Я повернулась, прошла в раздевалку, не дожидаясь ее реакции, и закрыла за собой дверь. Пусть считает меня грубиянкой. Я ведь журналист, а все журналисты грубияны. Имидж такой.
В голове, словно подхваченные ветром осенние листья, безостановочно крутились разные мысли. Я сняла белую пижаму и переоделась в свое. Времени понадобилась куча — пришлось тщательно развешивать по местам и рассовывать по нужным карманам все диктофоны, камеры и беспроводные передатчики. Иначе потом в них и за неделю не разберешься.
Баффи на Стене. Конечно же. Значит, семья Месонье уже знает, они послали туда ее пост. Баффи присоединилась к другим бесчисленным жертвам проклятой чумы, почему-то из-за этой простой мысли смерть девушки стала гораздо более реальной. И еще кое-что, кое-что важное: даже когда мы ото всех изолированы, мы остаемся на связи с окружающим миром. Камеры постоянно снимают. Это меня беспокоило.

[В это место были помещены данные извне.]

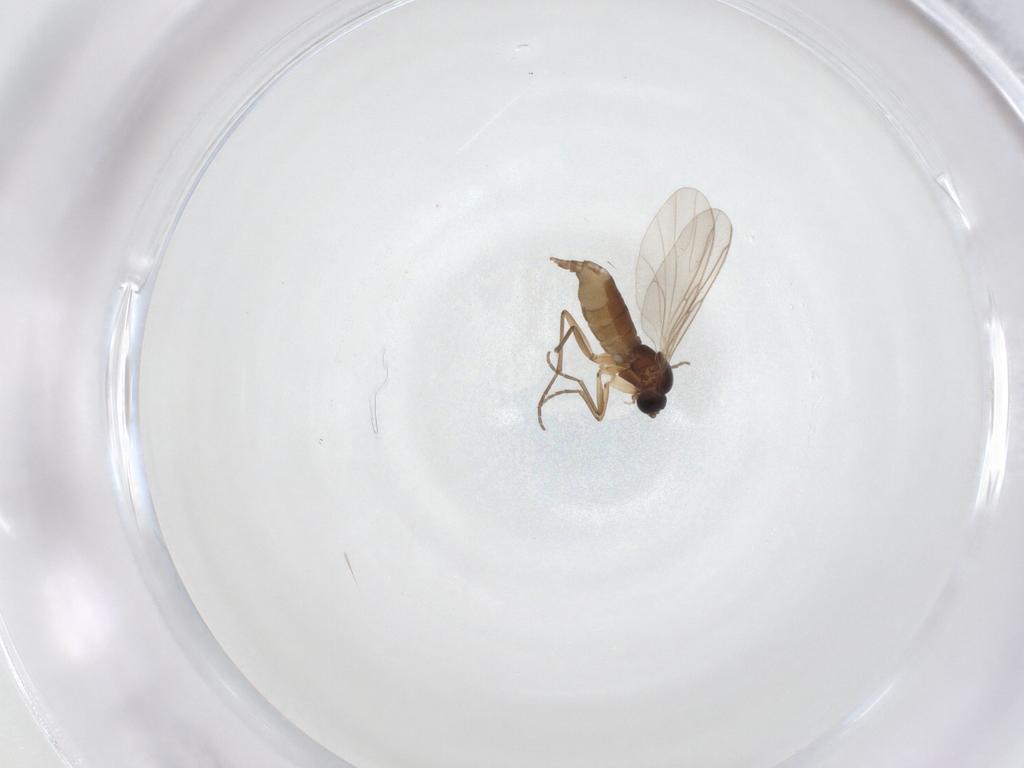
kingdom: Animalia
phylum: Arthropoda
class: Insecta
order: Diptera
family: Sciaridae
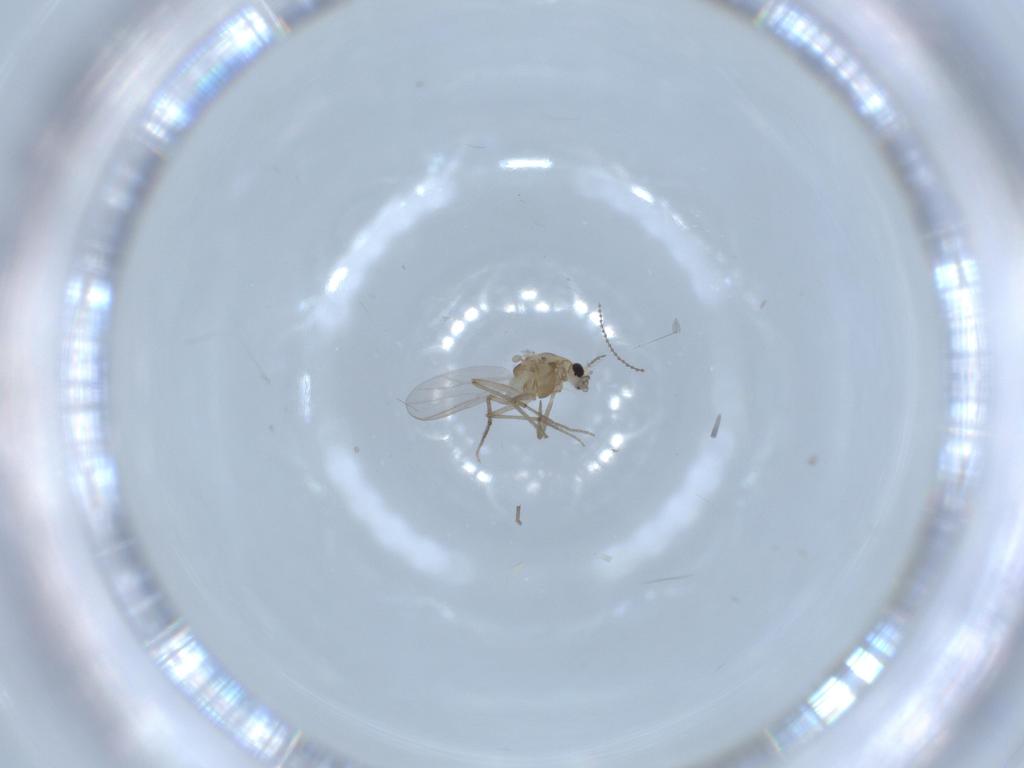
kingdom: Animalia
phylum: Arthropoda
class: Insecta
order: Diptera
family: Chironomidae
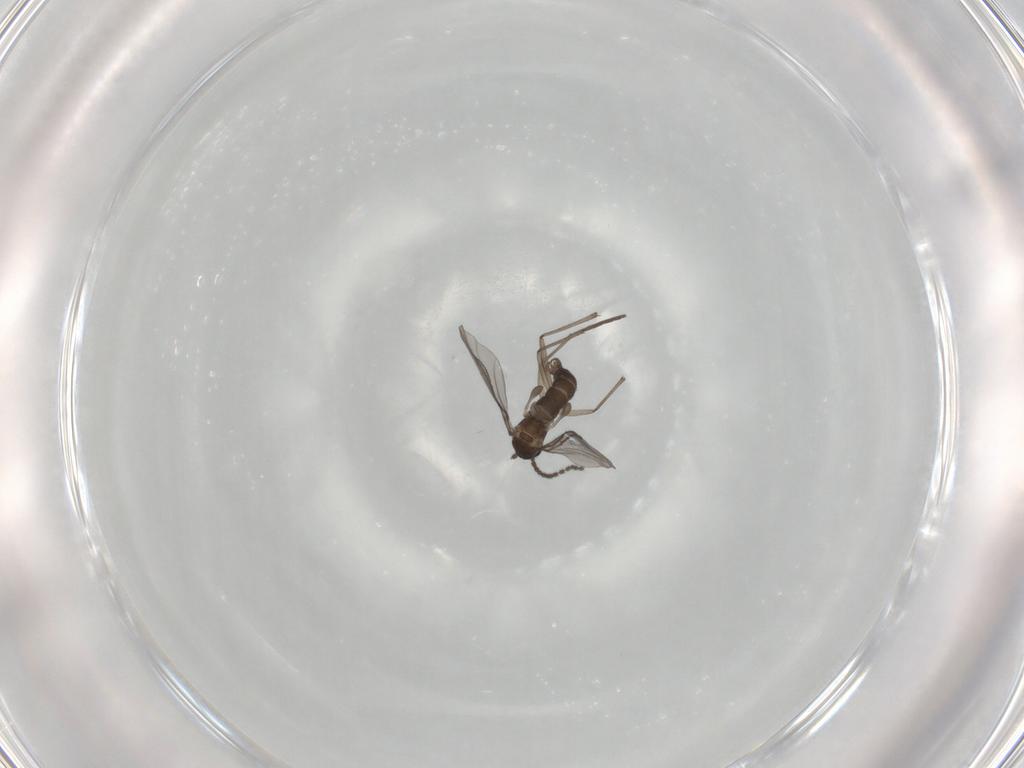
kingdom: Animalia
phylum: Arthropoda
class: Insecta
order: Diptera
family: Sciaridae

Я сняла блокиратор и надела черные очки. В них я никогда не чувствую себя голой. Потом дотронулась до сережки.
— Махир.
И спустя несколько секунд услышала знакомый заспанный голос:
— Кто бы это ни звонил — надеюсь, новости хорошие.
— У тебя акцент сильнее, когда ты устаешь.
— Джорджия?
— В точку.
— Джорджия!
— И снова в точку.
— Ты жива!
— Чудом, и мы в отделении ЦКПЗ, так что долго разговаривать не могу.
Махир, умница, сразу же примолк.
— Ты должен скачать материал с внешних камер грузовика и моего мотоцикла; проверь, чтобы все скачалось, а потом сотри исходники.
— А зачем это?..
— Позже объясню. — Когда буду звонить не из правительственного здания, где наверняка все прослушивают. — Сделаешь?
— Конечно. Прямо сейчас и займусь.
— Спасибо, Махир.
— Джорджия? Я очень признателен тебе за то, что ты до сих пор жива.
— Я тоже, Махир, — улыбнулась я. — Раздобудь материал и немного поспи.
Мы разъединились.
Поправив воротник куртки, я стерла с лица улыбку и вышла из раздевалки. Камеры. Как я могла про них забыть?
Наши внешние камеры работают постоянно. Иногда мы потом просматриваем материал и находим что-нибудь важное. Например, однажды Шон, глядя на снимки обычной с виду разделительной линии на шоссе, вычислил свору зомби, которая охотилась неподалеку от городка под названием Колма. Надо рассчитать угол, под которым были сделаны выстрелы; возможно, сможем найти убийцу. Если, конечно, этот неизвестный злодей не успел уже добраться до наших жестких дисков. И если Баффи не поведала своим «друзьям» о нашей страсти к постоянной записи.
Я чувствовала себя специалистом по заговорам. Ну и ладно. Ведь происходящее действительно сильно смахивает на заговор.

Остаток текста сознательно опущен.